Recently, much attention has been focused on the development of molecular imaging MS.^87–90) This imaging MS technology has also been used for the detection of molecular species distributed on the lipid bands of the transferred membrane.^76–79) By introducing the binding experiments or modifications with chemical reagents or enzymes on lipid bands on the membrane,^75,91) we can easily determine the modified band(s) and confirm the resulting modifications with TLC-Blot/MALDI-TOF MS (Fig. 5).

Conclusion

The present review has focused on the two transfer technologies for glycosphingolipids. The first technology consists of reverse transcription from a glycosphingolipid to a DNA sequence through a glyco-replica peptide. The obtained results present a bio-recognition system as shape, which does not care if the target is glycoconjugate, peptide or protein. One typical example is anti-idiotype antibody production. To discriminate foreign molecules, living cells (immune cells) recognize the shape of the molecule and present it as self or non-self on the cell surfaces of antigen-presenting cells. And by applying this technology, new functional and therapeutic approaches employing glycosphingolipids could be introduced.

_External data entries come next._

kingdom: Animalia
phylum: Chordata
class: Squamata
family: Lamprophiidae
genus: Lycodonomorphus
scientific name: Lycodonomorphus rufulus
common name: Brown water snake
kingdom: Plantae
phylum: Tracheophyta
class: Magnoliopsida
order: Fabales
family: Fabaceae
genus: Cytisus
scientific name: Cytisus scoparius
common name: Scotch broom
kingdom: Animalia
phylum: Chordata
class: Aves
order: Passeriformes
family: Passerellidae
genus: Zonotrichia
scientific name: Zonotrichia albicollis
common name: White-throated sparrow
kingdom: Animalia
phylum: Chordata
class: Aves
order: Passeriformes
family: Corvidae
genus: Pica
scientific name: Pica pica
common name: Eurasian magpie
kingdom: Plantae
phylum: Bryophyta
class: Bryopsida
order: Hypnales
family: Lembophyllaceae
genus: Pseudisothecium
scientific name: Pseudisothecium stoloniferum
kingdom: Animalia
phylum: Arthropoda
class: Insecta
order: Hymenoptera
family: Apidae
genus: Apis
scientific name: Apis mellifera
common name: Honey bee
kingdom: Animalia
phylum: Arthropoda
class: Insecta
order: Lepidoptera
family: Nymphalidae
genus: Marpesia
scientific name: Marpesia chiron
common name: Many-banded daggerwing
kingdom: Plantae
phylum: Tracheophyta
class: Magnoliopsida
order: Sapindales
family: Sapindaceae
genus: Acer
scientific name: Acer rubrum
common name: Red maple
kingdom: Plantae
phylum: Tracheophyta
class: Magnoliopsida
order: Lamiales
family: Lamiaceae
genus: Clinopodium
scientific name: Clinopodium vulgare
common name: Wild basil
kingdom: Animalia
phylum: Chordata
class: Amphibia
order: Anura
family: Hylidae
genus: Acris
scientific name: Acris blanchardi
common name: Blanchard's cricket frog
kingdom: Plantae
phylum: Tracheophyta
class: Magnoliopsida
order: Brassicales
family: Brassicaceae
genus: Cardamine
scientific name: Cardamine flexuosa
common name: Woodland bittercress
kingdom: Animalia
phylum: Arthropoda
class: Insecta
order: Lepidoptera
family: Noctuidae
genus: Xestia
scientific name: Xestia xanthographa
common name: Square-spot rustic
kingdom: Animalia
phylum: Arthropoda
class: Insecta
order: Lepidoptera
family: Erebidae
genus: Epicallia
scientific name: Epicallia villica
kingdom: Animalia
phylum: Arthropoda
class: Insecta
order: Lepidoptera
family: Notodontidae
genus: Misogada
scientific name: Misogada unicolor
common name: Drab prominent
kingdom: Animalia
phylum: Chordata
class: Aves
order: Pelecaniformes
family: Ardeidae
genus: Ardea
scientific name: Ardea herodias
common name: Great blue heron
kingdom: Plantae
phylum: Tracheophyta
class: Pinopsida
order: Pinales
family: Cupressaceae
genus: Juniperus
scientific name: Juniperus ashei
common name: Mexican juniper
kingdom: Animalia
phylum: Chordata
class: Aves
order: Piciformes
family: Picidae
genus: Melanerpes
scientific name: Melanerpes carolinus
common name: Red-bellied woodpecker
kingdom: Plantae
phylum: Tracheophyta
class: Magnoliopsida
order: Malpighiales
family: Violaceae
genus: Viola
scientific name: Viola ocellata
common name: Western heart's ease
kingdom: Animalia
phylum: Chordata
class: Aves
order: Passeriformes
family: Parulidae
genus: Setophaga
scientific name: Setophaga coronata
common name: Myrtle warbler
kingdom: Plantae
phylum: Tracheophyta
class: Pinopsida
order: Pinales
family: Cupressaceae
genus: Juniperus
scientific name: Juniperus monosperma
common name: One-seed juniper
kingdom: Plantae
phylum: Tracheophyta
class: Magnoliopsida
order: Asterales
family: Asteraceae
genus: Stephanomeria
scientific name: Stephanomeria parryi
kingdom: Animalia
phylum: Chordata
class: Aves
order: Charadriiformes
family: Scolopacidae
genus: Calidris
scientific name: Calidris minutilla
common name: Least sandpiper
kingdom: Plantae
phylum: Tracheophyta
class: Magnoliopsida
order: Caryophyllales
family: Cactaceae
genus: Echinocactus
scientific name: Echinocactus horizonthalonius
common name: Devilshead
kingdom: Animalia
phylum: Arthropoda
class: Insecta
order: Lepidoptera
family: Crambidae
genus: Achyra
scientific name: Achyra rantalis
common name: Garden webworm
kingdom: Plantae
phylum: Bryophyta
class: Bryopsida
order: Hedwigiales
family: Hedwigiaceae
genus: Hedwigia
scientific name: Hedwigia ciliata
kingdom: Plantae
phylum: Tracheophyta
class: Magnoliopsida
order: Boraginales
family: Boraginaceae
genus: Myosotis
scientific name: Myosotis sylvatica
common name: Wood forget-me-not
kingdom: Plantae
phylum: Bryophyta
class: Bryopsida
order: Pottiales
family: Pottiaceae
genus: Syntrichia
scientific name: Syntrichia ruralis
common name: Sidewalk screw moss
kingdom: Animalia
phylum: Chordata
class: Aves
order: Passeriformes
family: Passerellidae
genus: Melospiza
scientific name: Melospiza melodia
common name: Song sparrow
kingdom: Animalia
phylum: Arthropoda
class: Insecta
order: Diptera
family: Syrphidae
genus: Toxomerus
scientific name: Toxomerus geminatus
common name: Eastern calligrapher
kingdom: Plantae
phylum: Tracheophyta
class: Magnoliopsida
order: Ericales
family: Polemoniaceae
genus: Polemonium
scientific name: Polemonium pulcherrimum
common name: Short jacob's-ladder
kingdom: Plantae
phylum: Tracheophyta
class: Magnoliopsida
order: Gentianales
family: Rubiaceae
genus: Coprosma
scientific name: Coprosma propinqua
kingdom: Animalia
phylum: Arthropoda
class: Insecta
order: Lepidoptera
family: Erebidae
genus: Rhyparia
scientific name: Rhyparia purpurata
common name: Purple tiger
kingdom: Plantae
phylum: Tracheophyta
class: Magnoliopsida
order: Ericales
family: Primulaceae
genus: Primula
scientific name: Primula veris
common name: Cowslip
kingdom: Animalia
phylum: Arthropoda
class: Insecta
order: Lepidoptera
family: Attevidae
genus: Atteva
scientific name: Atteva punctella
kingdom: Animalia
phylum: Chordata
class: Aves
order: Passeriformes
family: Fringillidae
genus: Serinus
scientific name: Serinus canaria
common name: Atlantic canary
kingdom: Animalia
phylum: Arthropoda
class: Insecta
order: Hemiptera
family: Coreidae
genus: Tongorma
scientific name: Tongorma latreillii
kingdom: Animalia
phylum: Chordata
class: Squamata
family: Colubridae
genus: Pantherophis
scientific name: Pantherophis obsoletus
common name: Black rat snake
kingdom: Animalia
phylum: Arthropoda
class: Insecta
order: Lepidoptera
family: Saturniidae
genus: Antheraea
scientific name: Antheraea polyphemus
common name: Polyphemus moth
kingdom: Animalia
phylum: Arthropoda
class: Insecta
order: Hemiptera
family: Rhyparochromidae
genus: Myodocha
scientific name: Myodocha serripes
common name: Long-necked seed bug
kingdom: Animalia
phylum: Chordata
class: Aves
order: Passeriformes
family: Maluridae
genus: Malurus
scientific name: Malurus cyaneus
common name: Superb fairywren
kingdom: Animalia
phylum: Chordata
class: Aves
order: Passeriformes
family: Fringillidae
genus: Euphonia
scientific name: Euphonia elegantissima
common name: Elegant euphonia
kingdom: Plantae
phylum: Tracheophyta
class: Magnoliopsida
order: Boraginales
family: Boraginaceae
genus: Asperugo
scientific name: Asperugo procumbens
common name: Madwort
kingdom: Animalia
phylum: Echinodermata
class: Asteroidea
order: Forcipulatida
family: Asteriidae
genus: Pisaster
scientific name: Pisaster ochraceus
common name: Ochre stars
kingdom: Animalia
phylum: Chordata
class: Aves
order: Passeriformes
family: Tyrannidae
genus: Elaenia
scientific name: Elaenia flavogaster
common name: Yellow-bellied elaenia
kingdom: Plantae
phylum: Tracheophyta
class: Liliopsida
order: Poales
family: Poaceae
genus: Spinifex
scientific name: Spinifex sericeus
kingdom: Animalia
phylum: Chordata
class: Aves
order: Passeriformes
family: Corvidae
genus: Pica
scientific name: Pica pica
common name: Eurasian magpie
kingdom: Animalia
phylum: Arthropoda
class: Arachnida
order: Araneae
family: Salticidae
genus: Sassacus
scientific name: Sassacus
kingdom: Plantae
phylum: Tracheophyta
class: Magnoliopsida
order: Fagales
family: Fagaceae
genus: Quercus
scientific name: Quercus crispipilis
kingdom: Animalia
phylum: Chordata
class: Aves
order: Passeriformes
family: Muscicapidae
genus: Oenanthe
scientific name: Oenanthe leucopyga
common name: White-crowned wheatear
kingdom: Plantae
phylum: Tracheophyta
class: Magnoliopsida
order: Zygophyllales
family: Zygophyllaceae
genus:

The second technology consists of a physicochemical transfer of glycosphingolipids from the silica gel layer to the surface of a plastic membrane. Glycosphingolipids spread in the silica gel layer could be concentrated on the PVDF membrane surface while exposing their carbohydrate moieties to the outer environment, resulting in ready access for various biological and physicochemical compounds. Taken together, these combinations of different types of access provide us with a new functional lipidomics.

Abbreviations

TLC

thin-layer chromatography

HPTLC plate

high performance thin-layer chromatography plate

MALDI-TOF MS

matrix assisted laser desorption ionization time of flight mass spectrometry

PVDF

polyvinylidene difluoride

MAb

monoclonal antibody

HPLC

high performance liquid chromatography

HSE cell

hepatic sinusoidal endothelial cell

GBS

Guillain-Barré syndrome

Profile

Takao Taki was born in Shizuoka, Japan in 1943. He graduated from Shizuoka College of Pharmacy in 1966, and received Ph.D. (1975) degree. He started his professional research career as a Research Associate in Department of Biochemistry, Applied Medical Science Institute, School of Medicine, Shinshu University in 1966. Then, he moved to the Department of Biochemistry, Shizuoka College of Pharmacy in 1967. From 1976 to 1978, he worked as a Research Associate in the Department of Biochemistry, School of Medicine, University of Manitoba, Canada, where he engaged in the separation of phospholipase D and base exchange reaction enzymes in rat brain. In 1988, he moved to the Department of Molecular Medical Chemistry, Tokyo Medical and Dental University, as an Associate Professor. In 1997, he was invited as a Director General of Cellular Technology Institute, Otsuka Pharmaceutical Co. Ltd., and he worked as a Director of the Molecular Medical Science Institute, Otsuka Pharmaceutical Co. Ltd. from 1999 to 2007. He is in the position of Scientific Advisor of the same company from 2007.

His research was started from the finding and separation of phospholipid metabolizing enzymes, phospholipase D and base exchange reaction enzymes in animal tissues. After coming back to Shizuoka College of Pharmacy from University of Manitoba, his research was focused on the glycosphingolipid metabolism and functions in tumor. He found glycosphingolipid biosynthetic pathway leading to GD1α through asialogangliosides and GM1b in the series of this research. By introducing a technology of phage displayed peptide library, he demonstrated new approach to glycobiology. TLC-Blot demonstrated in this review brought about a new lipidomics by a combination with MALDI-TOF MS.